▶ _Work order_
The answer must consist of every line in the data that contains "membranous".

(Supplied records begins)

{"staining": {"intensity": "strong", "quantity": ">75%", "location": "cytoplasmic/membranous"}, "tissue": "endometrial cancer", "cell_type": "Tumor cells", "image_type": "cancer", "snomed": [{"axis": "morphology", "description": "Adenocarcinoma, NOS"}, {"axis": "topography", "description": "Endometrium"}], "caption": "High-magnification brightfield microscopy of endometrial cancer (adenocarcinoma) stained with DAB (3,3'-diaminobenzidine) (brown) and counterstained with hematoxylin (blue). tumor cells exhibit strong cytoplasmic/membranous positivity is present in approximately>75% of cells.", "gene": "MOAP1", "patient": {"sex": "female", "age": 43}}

(Supplied records ends)
(Supplied records begins)

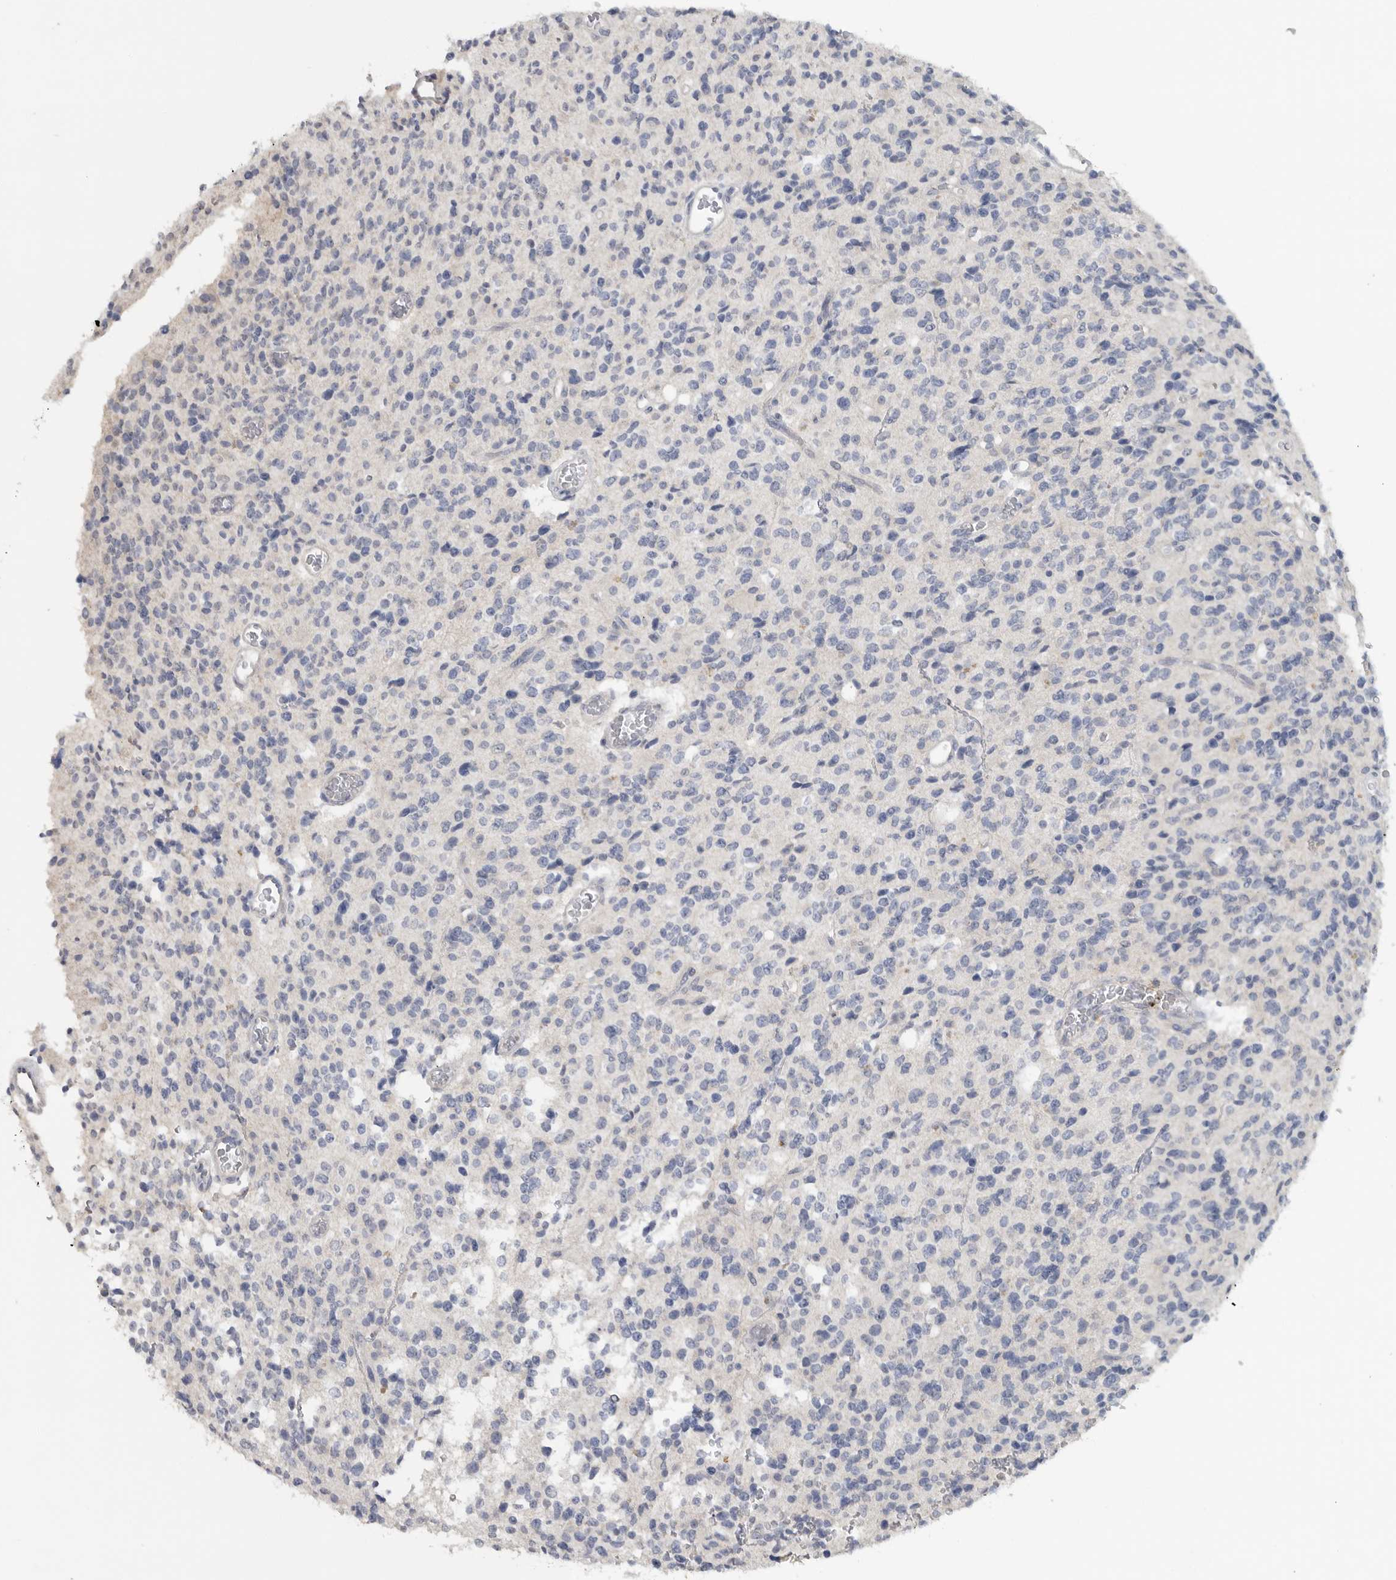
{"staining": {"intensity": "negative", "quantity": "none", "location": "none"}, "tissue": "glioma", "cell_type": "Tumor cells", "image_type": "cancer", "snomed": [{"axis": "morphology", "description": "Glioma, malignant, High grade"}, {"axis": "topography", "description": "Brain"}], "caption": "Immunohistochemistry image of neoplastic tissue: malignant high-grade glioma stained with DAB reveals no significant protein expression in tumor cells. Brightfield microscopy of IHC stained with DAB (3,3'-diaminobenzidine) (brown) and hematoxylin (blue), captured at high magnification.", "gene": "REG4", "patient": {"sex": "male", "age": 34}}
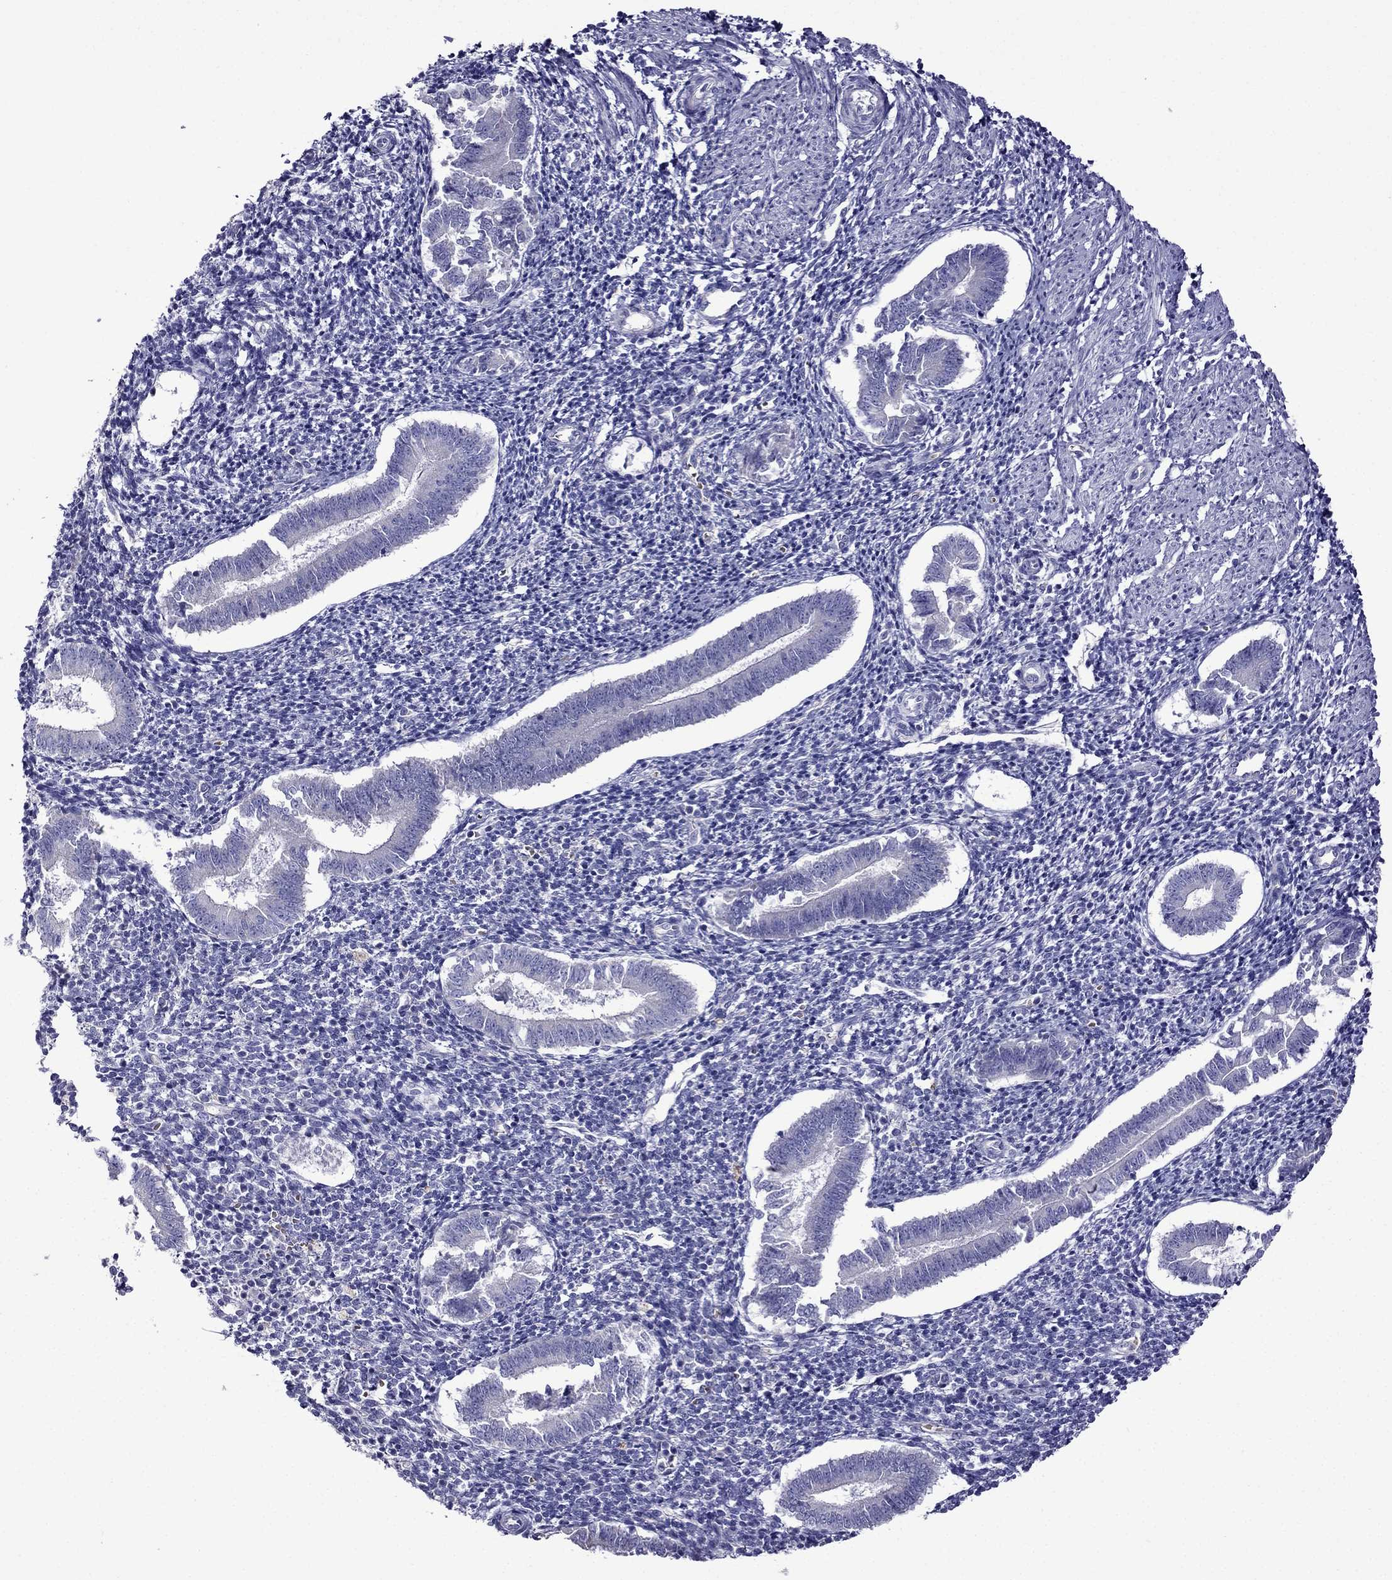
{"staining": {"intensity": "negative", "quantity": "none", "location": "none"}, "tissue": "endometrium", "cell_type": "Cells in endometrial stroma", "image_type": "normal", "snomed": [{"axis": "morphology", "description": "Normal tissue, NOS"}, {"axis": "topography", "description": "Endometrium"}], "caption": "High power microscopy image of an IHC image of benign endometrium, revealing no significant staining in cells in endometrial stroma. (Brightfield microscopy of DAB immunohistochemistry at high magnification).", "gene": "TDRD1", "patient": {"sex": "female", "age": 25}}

(Supplied records ends)
(Supplied records begins)

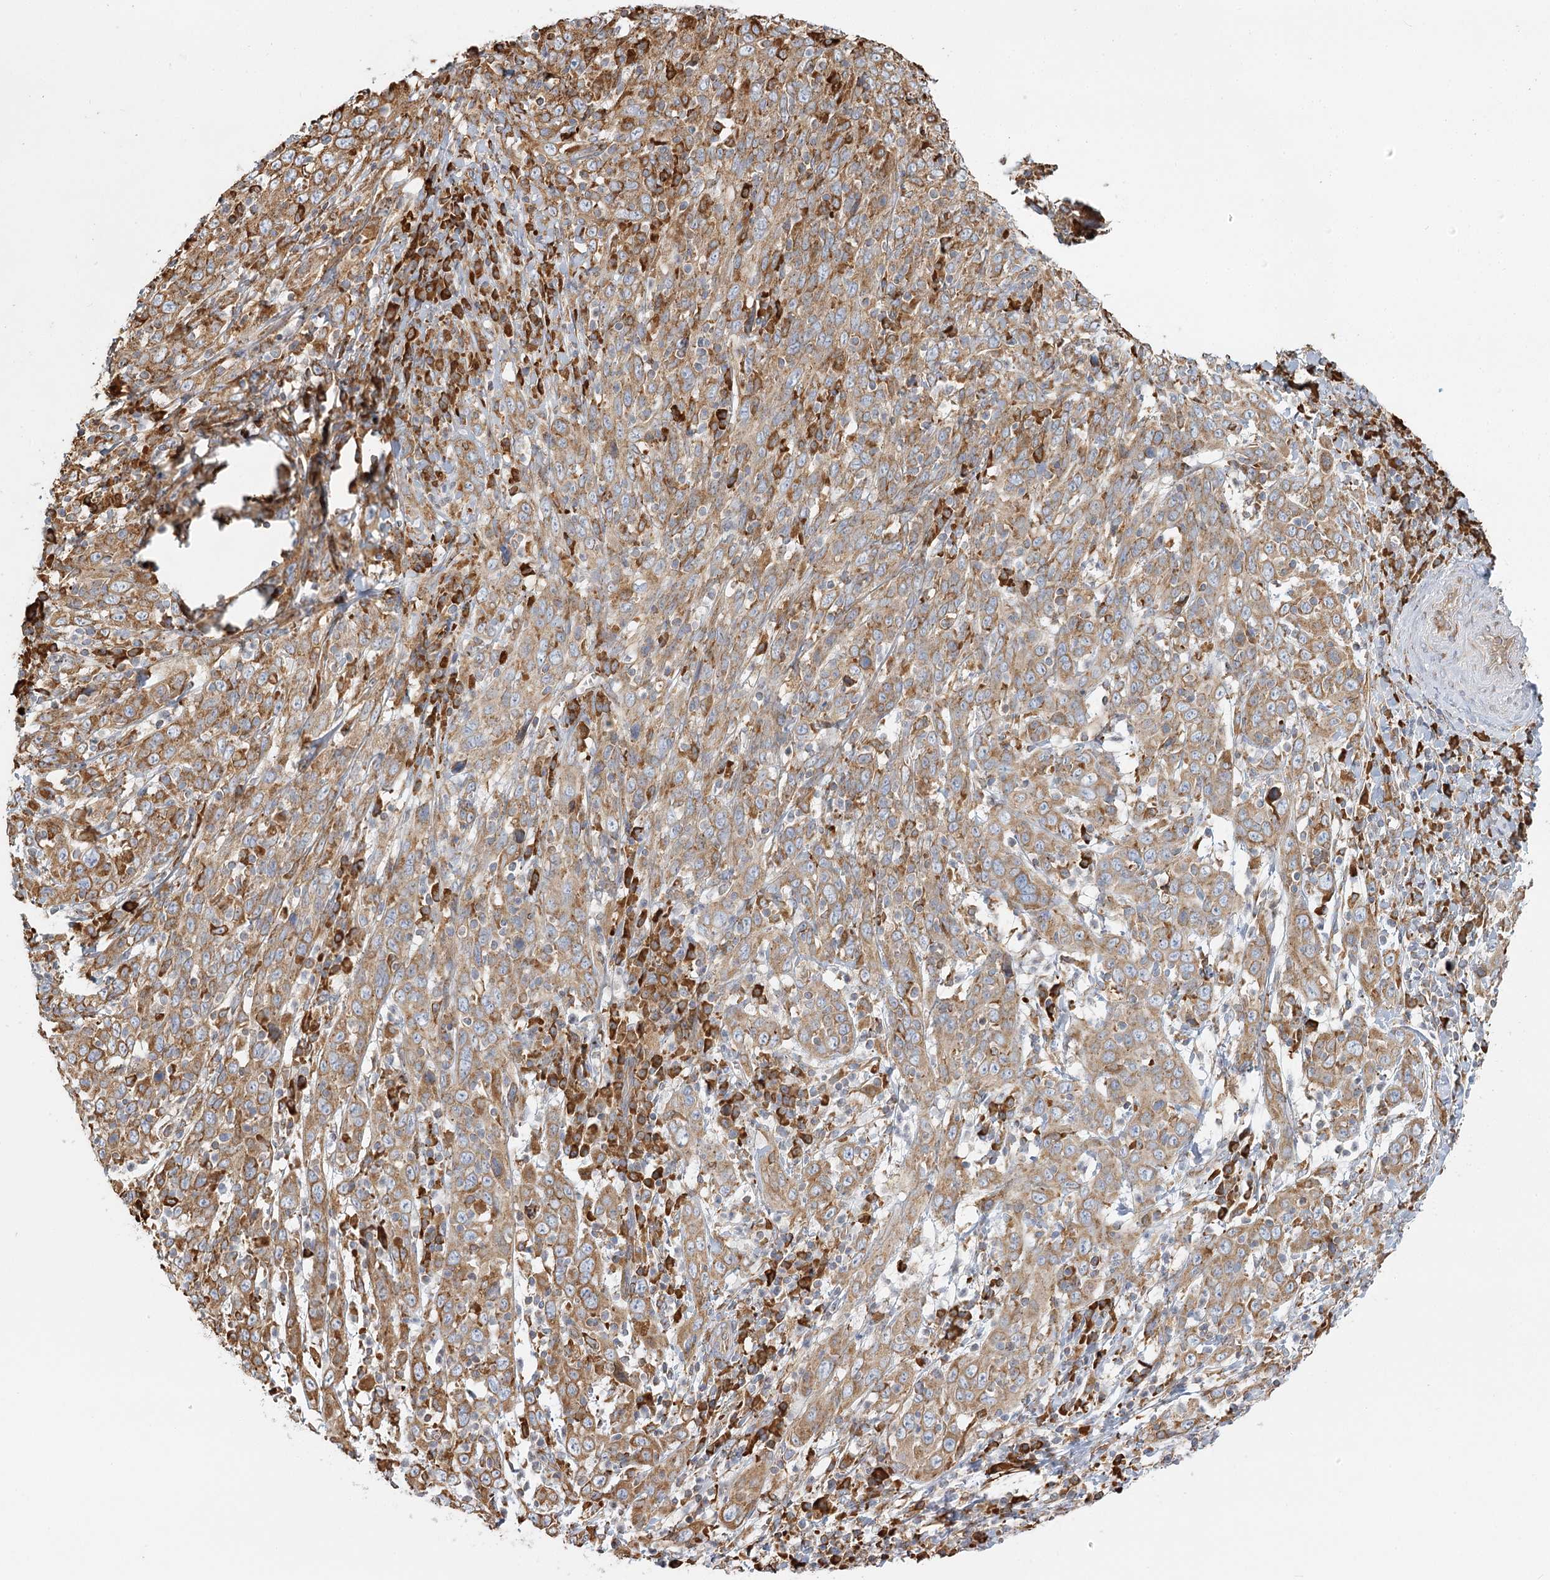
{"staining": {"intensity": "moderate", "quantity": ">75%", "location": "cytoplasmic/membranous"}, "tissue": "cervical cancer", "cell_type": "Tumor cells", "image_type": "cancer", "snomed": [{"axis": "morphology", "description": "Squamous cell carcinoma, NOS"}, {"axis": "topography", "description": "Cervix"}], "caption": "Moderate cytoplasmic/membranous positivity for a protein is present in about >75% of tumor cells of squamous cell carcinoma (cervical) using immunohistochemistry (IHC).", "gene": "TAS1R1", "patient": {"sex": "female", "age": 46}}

(Supplied records ends)

▶ _Written answer_
{"staining": {"intensity": "strong", "quantity": ">75%", "location": "cytoplasmic/membranous"}, "tissue": "endometrial cancer", "cell_type": "Tumor cells", "image_type": "cancer", "snomed": [{"axis": "morphology", "description": "Adenocarcinoma, NOS"}, {"axis": "topography", "description": "Endometrium"}], "caption": "High-magnification brightfield microscopy of endometrial cancer (adenocarcinoma) stained with DAB (3,3'-diaminobenzidine) (brown) and counterstained with hematoxylin (blue). tumor cells exhibit strong cytoplasmic/membranous positivity is present in approximately>75% of cells.", "gene": "MOAP1", "patient": {"sex": "female", "age": 43}}
{"staining": {"intensity": "moderate", "quantity": ">75%", "location": "cytoplasmic/membranous"}, "tissue": "cervical cancer", "cell_type": "Tumor cells", "image_type": "cancer", "snomed": [{"axis": "morphology", "description": "Squamous cell carcinoma, NOS"}, {"axis": "topography", "description": "Cervix"}], "caption": "Moderate cytoplasmic/membranous positivity for a protein is present in about >75% of tumor cells of squamous cell carcinoma (cervical) using immunohistochemistry (IHC).", "gene": "TAS1R1", "patient": {"sex": "female", "age": 46}}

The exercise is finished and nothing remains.